Yue Yong, Croitoru Mahai, Bidani Akhil, Zwischenberger Joseph, Clark John W
Department of Electrical and Computer Engineering, Rice University, Houston, TX, USA.
Conf Proc IEEE Eng Med Biol Soc. 2004;2004:1609-12. doi: 10.1109/IEMBS.2004.1403488.

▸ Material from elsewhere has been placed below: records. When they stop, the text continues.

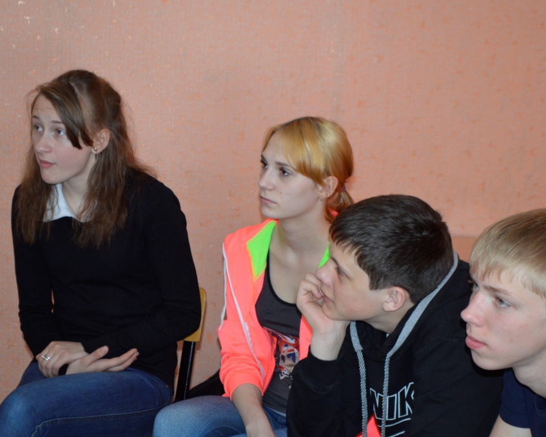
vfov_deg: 18.1
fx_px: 1374
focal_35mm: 85
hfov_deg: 22.5
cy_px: 219
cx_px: 289
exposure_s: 1/60
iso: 1100
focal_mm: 50
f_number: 5.6
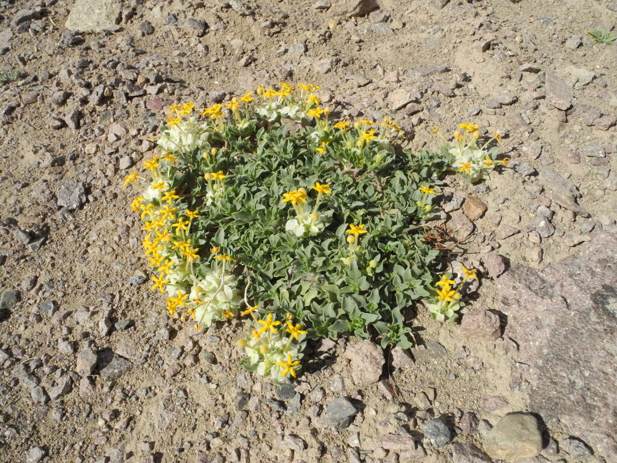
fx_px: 499
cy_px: 232
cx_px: 308
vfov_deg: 49.7
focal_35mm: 28
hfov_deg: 63.4
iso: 400
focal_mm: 6
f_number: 6.3
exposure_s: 1/2000
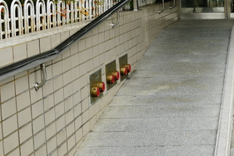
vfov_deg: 15.7
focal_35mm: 87
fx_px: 565
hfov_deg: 22.2
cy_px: 67
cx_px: 252
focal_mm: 35
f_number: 5.6
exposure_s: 1/125
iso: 200
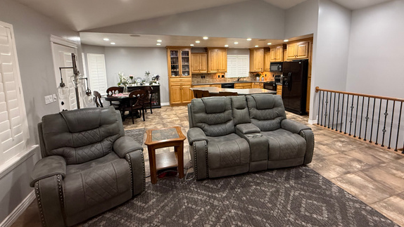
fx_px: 182
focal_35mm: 17
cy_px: 90
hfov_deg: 95.8
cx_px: 213
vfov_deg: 63.3
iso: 640
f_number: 2.2
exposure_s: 1/60
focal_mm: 2.22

This work proposes a novel speckle suppression method, called robust nonlinear wavelet diffusion. It shows that the log-transformed speckle can be approximated by Gaussian noise contaminated with long burst outliers. Consequently, we exploit this knowledge to design a speckle suppression filter within the framework of wavelet analysis. The outliers are removed by the combination of the robust-residual filter and nonlinear diffusion filter, and the Gaussian noise is eliminated by the wavelet soft-shrinkage technique. We validate the proposed method using synthetic and real echocardiographic images. The performance improvement over other traditional denoising filters is quantified in terms of noise suppression and structural preservation indices. Finally, using the denoised image, we improve the performance of the gradient vector flow snake by modifying its external force field, and we quantify the volume of left ventricle via segmentation applied to the echocardiographic image.
本文提出了一种名为稳健非线性小波扩散的新型散斑抑制方法。研究表明,对数变换后的散斑可由受长脉冲异常值污染的高斯噪声近似表示。因此,我们利用这一知识在小波分析框架内设计了一种散斑抑制滤波器。通过稳健残差滤波器和非线性扩散滤波器的组合去除异常值,并利用小波软阈值技术消除高斯噪声。我们使用合成和真实的超声心动图图像验证了所提出的方法。通过噪声抑制和结构保留指标对该方法相对于其他传统去噪滤波器的性能提升进行了量化。最后,利用去噪后的图像,通过修改其外力场提高了梯度向量流蛇模型的性能,并通过对超声心动图图像进行分割来量化左心室的容积。